Work to be completed
Repeat word for word the lines of the material below that begin with the line containing "Bun venit pe Prevenirea.ro!" and continue through the line containing "Afișe PSI și", including both of those lines.

=== Begin Enclosure ===

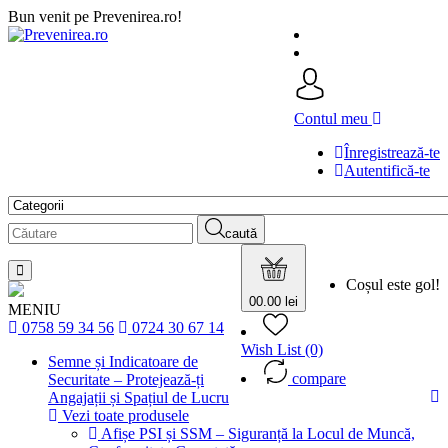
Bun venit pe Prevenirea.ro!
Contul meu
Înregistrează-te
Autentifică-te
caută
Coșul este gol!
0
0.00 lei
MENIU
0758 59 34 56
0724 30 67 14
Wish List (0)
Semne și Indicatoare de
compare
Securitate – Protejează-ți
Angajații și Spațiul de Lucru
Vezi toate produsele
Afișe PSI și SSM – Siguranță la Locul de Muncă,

=== End Enclosure ===
=== Begin Enclosure ===

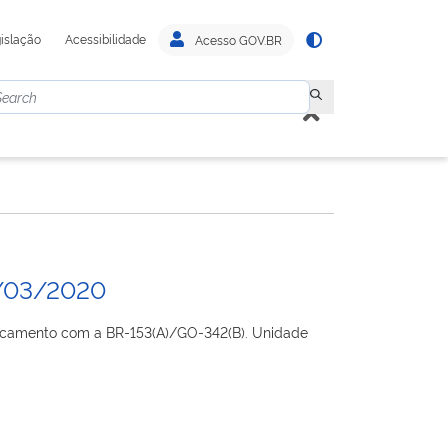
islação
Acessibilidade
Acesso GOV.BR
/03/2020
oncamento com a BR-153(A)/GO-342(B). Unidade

=== End Enclosure ===

Result of the task
Bun venit pe Prevenirea.ro!
Contul meu
Înregistrează-te
Autentifică-te
caută
Coșul este gol!
0
0.00 lei
MENIU
0758 59 34 56
0724 30 67 14
Wish List (0)
Semne și Indicatoare de
compare
Securitate – Protejează-ți
Angajații și Spațiul de Lucru
Vezi toate produsele
Afișe PSI și SSM – Siguranță la Locul de Muncă,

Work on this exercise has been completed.